Hoy mi memoria tejida al paso del tiempo me deja contar que mis padres se divorciaron cuando apenas tenía tres años, mi madre enfermó y murió poco después y mi querido padre contrajo nupcias de nuevo y me llevó consigo. Mi madrastra poseía un rasgo natural de autoridad, hablaba alto, con palabras que parecían truenos, era nula en respuestas afectivas. Me infligía regaños, amenazas, exigencias. En sus miradas no había dulzura, en sus gestos faltaba cariño. Mi padre se comportaba muy tibio y yo necesitaba respeto y afectos.
En la escuela advertía con claridad las insatisfacciones de mi infancia al ver las cariñosas madres como besaban con ternura a sus hijos; gestos que atizaron las llamas de mi angustia.
Con tanto sufrimiento me envolví en un mutismo impenetrable y desesperado tomé la decisión de no vivir un minuto más.
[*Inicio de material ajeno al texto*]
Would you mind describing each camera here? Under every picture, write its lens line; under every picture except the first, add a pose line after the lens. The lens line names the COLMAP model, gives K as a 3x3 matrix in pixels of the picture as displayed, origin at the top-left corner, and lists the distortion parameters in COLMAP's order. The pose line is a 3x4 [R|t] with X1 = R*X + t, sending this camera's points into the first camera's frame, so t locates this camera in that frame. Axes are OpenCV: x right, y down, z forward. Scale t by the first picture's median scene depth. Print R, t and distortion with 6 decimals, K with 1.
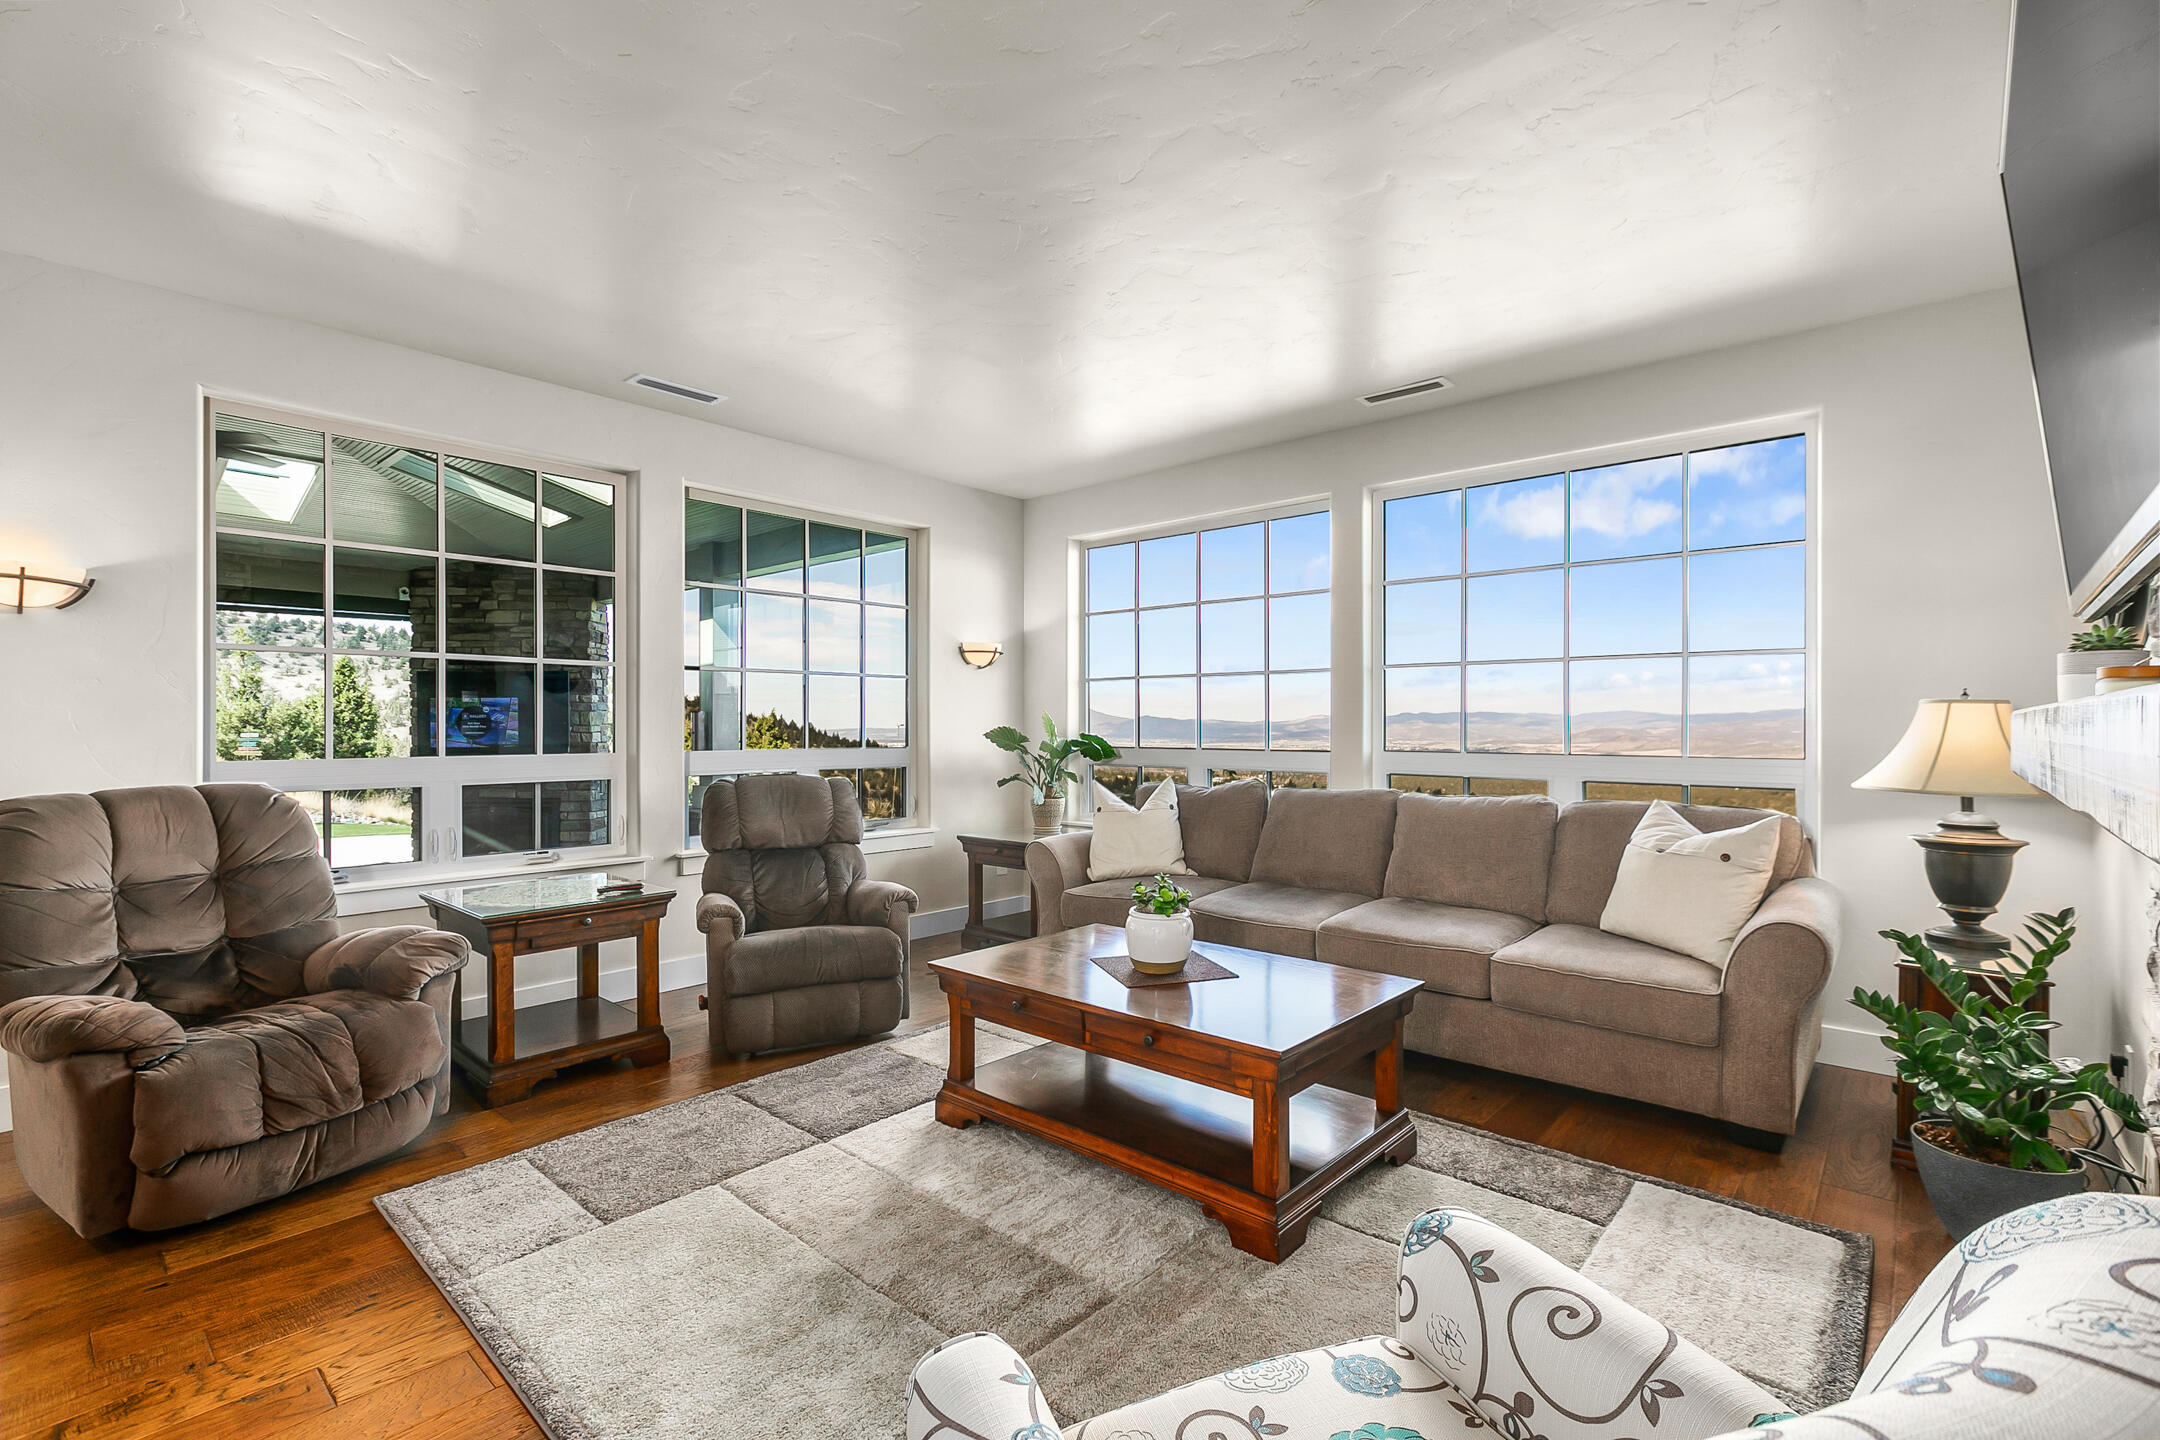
lens RADIAL K [[968.4, 0, 1066.8], [0, 968.4, 731.7], [0, 0, 1]] dist [0.001758, 0.000340]
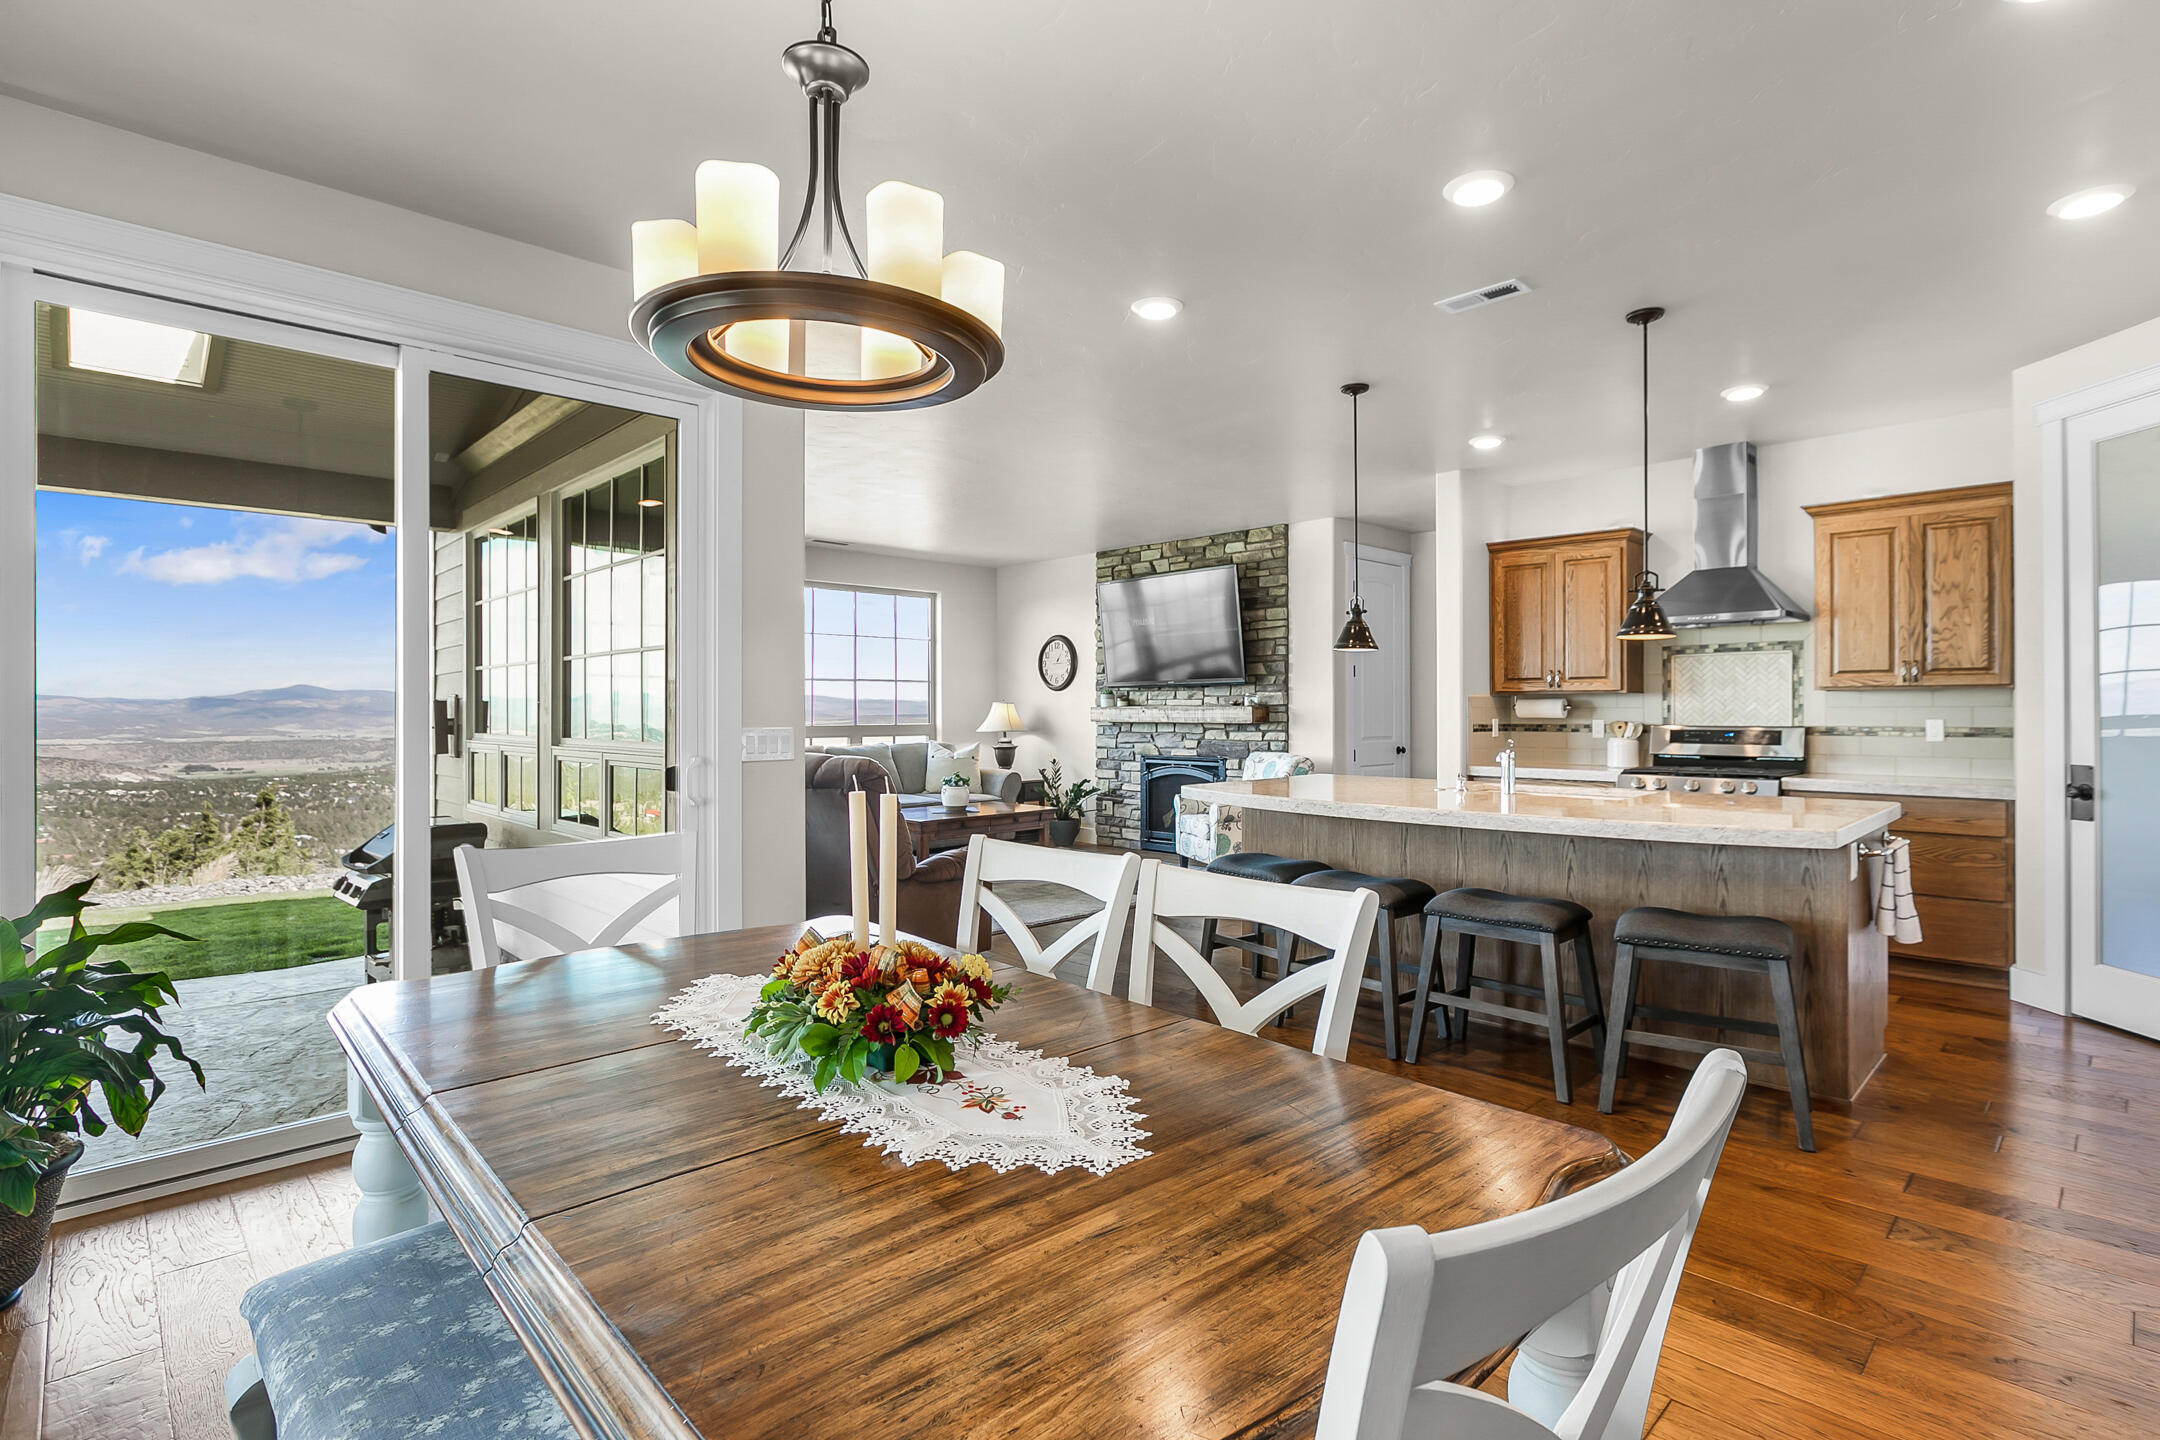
lens RADIAL K [[1032.3, 0, 1092.3], [0, 1032.3, 711.1], [0, 0, 1]] dist [0.002986, -0.002758]
pose [[0.059419, -0.000404, 0.998233, -0.780510], [0.009892, 0.999951, -0.000184, -0.000404], [-0.998184, 0.009885, 0.059420, 0.157231]]
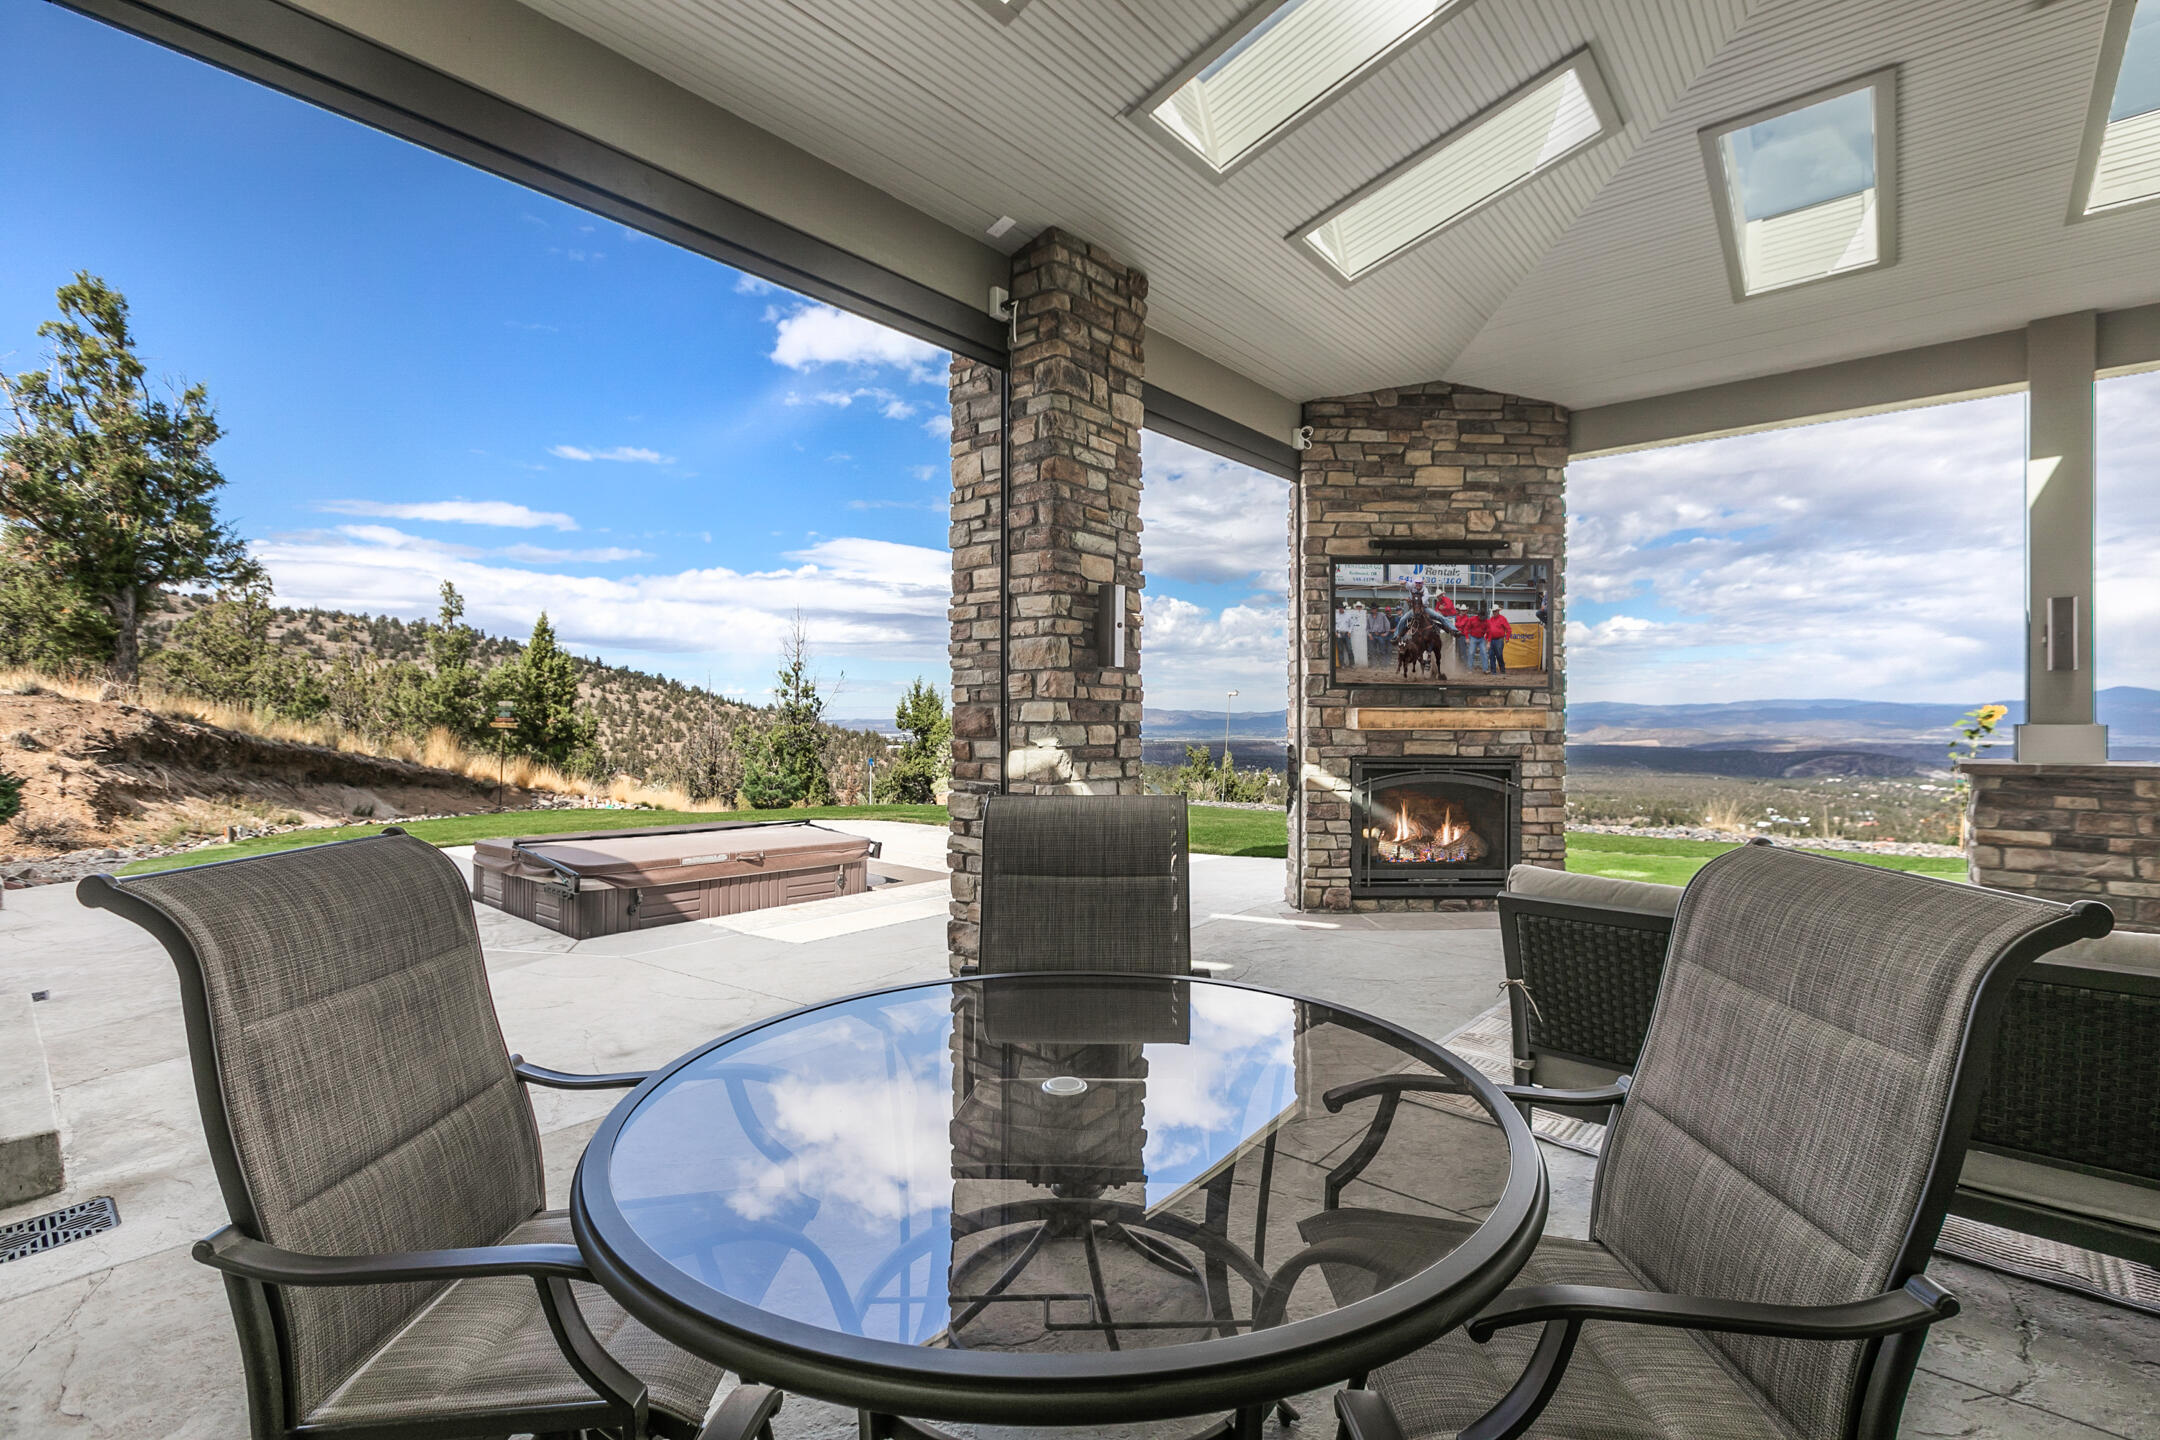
lens RADIAL K [[968.4, 0, 1089.1], [0, 968.4, 711.3], [0, 0, 1]] dist [0.001758, 0.000340]
pose [[0.999312, -0.001764, 0.037041, -0.840624], [0.002272, 0.999904, -0.013662, 0.046799], [-0.037013, 0.013736, 0.999220, 0.364434]]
Ingerí una sobredosis de pastillas. desperté en el hospital rodeado del cariño de mis familiares. El hecho revolvió conciencias. Se eliminaron contrariedades. Floreció el amor. Sentí un apoyo de vecinos, amigos y familia tan potente que resurgieron mis sueños e ilusiones y di gracias a Dios por su participación.